*Aim of the task:*
Repeat every record exactly, omitting the pictures.

=-=-=-=-=

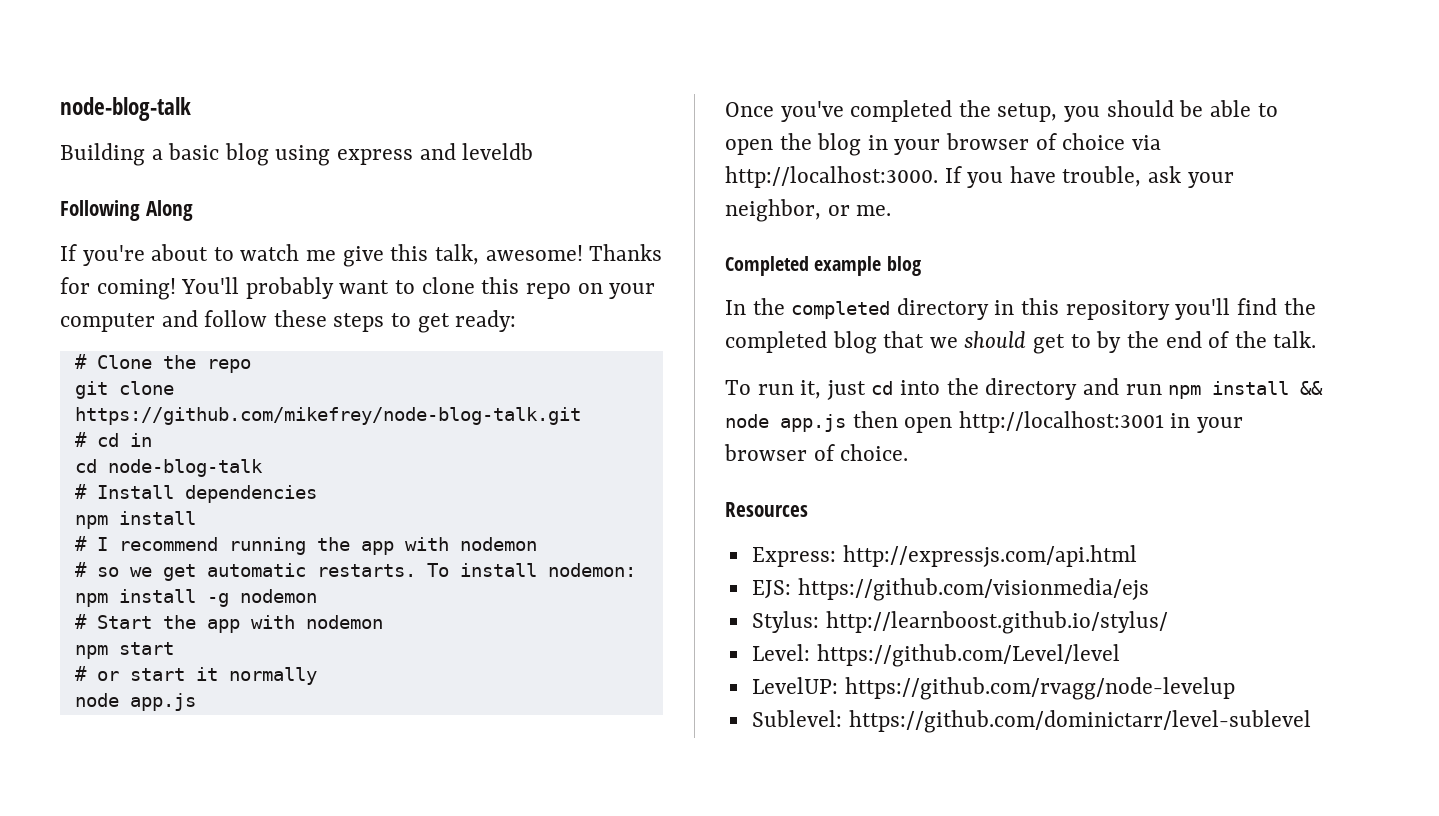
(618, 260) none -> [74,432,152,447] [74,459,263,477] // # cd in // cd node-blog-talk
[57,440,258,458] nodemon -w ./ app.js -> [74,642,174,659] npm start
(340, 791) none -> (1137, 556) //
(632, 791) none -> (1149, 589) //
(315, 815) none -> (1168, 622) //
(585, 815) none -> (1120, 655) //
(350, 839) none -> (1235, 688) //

=-=-=-=-=

*Solution:*
(618, 260) none -> [74,432,152,447] [74,459,263,477] // # cd in // cd node-blog-talk
[57,440,258,458] nodemon -w ./ app.js -> [74,642,174,659] npm start
(340, 791) none -> (1137, 556) //
(632, 791) none -> (1149, 589) //
(315, 815) none -> (1168, 622) //
(585, 815) none -> (1120, 655) //
(350, 839) none -> (1235, 688) //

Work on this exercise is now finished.